Last week a Department of Justice led by Attorney General Eric Holder mounted an attack so lame in front of the Supreme Court against Arizona’s anti-immigrant, anti-HispanicLatino law known as S.B.1070 that even first-time observers realized how thoroughly DOJ had been routed.  Obama’s lawyers cratered in a case of existential importance to HispanicLatinos, who should be thankful that Obama’s lawyers later this year will not handle the challenge before the same Court to the minority-friendly college admissions policies of the University of Texas – meaning those of all of the nation’s colleges and universities.

HispanicLatinos should not be happy about last week’s unmitigated disaster if the Court affirms any part of 1070 in June. Any HispanicLatino citizens who think they are exempt from its ramifications have a surprise waiting for them. As surprised might be President Obama in November.
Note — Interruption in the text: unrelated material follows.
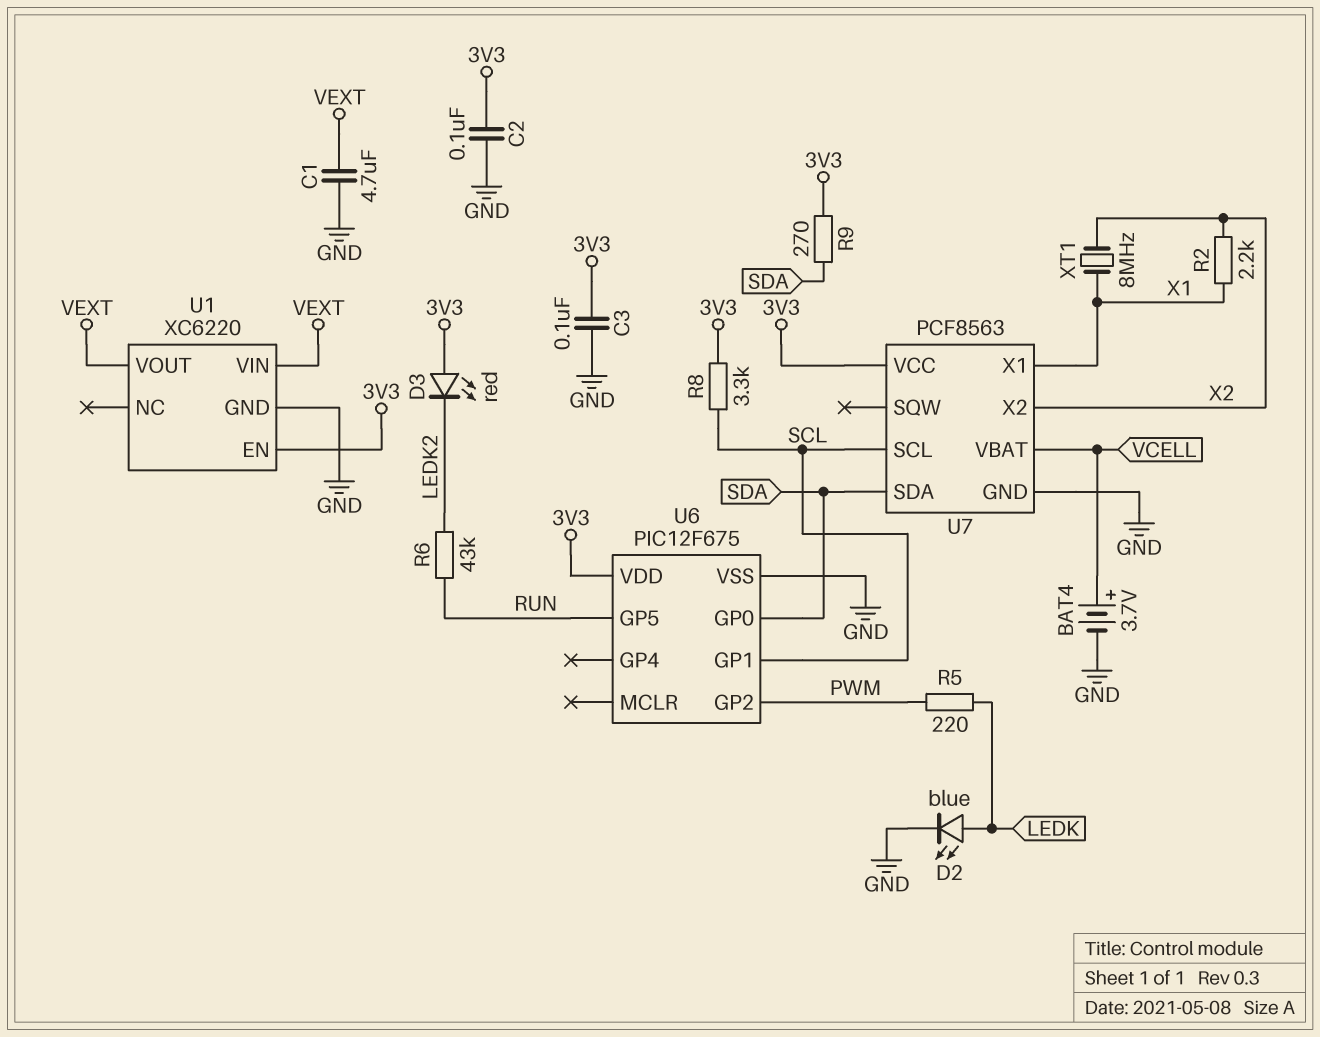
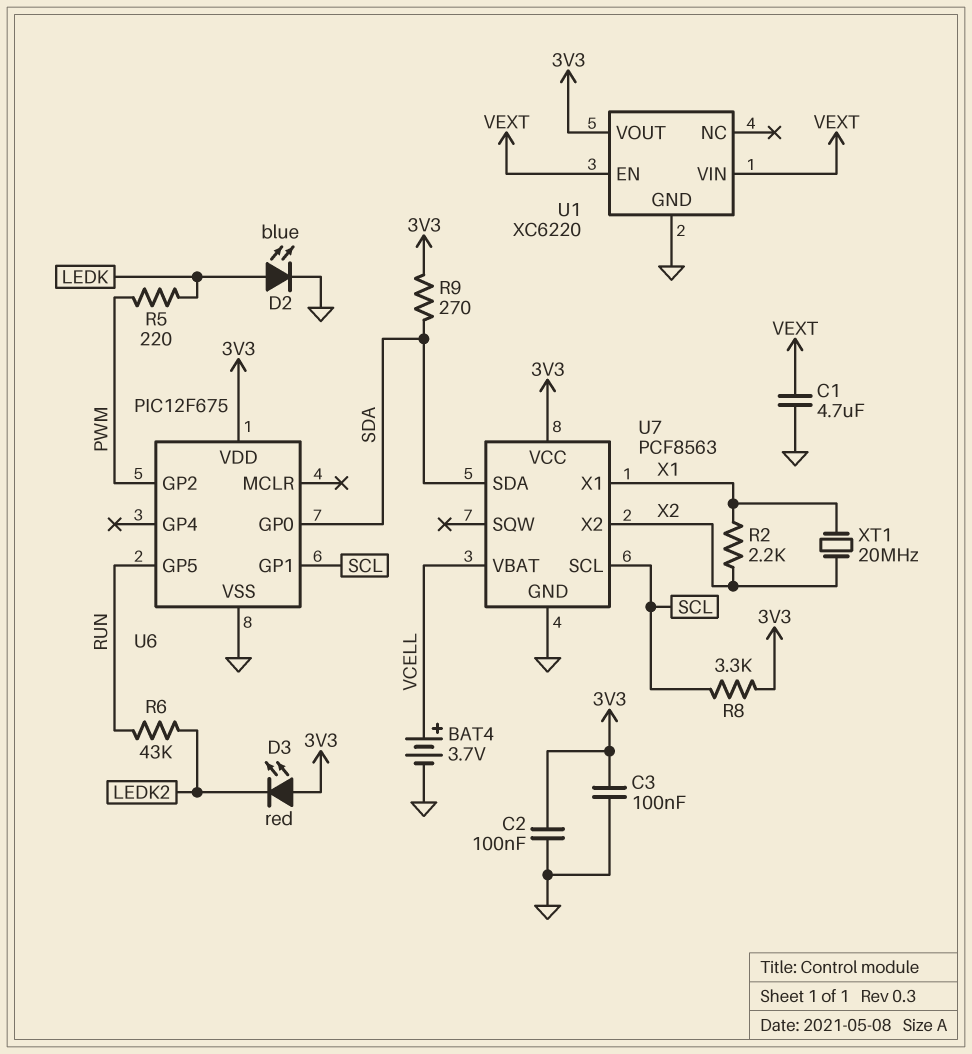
U1 pin EN: 3V3 -> VEXT
U1 pin VOUT: VEXT -> 3V3
XT1: 8MHz (X1, X2) -> 20MHz (X1, X2)

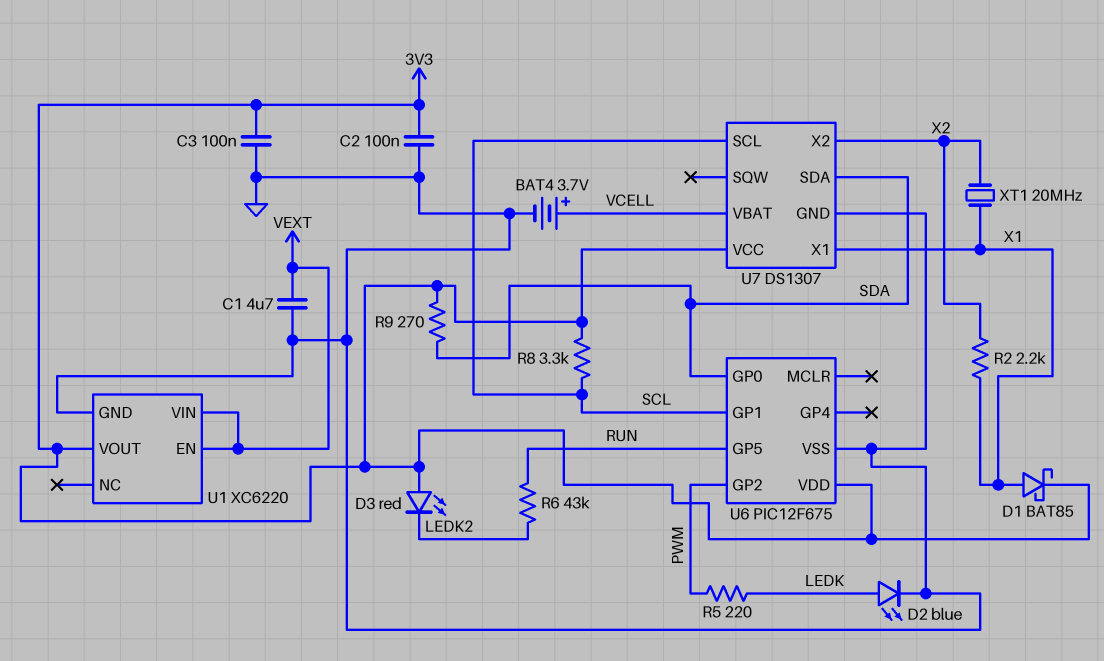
D1: none -> schottky BAT85 (A X1, K 3V3)
U7: PCF8563 -> DS1307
Most legal experts presume that last week’s faux attempt at lawyering by DOJ will cause the Court to endorse at least part of the Arizona law that targets individuals based on color, race, ethnicity and sound of speech on the mere supposition that they might be in the country illegally.  My fear – and I so hope I am wrong – is that local governments will rush to propose and enact ordinances against defenseless local immigrant and HispanicLatino populations.  Imagine the likes of hundreds of “Americans” like Sheriff Joe Arpaio in Arizona running wild in every state.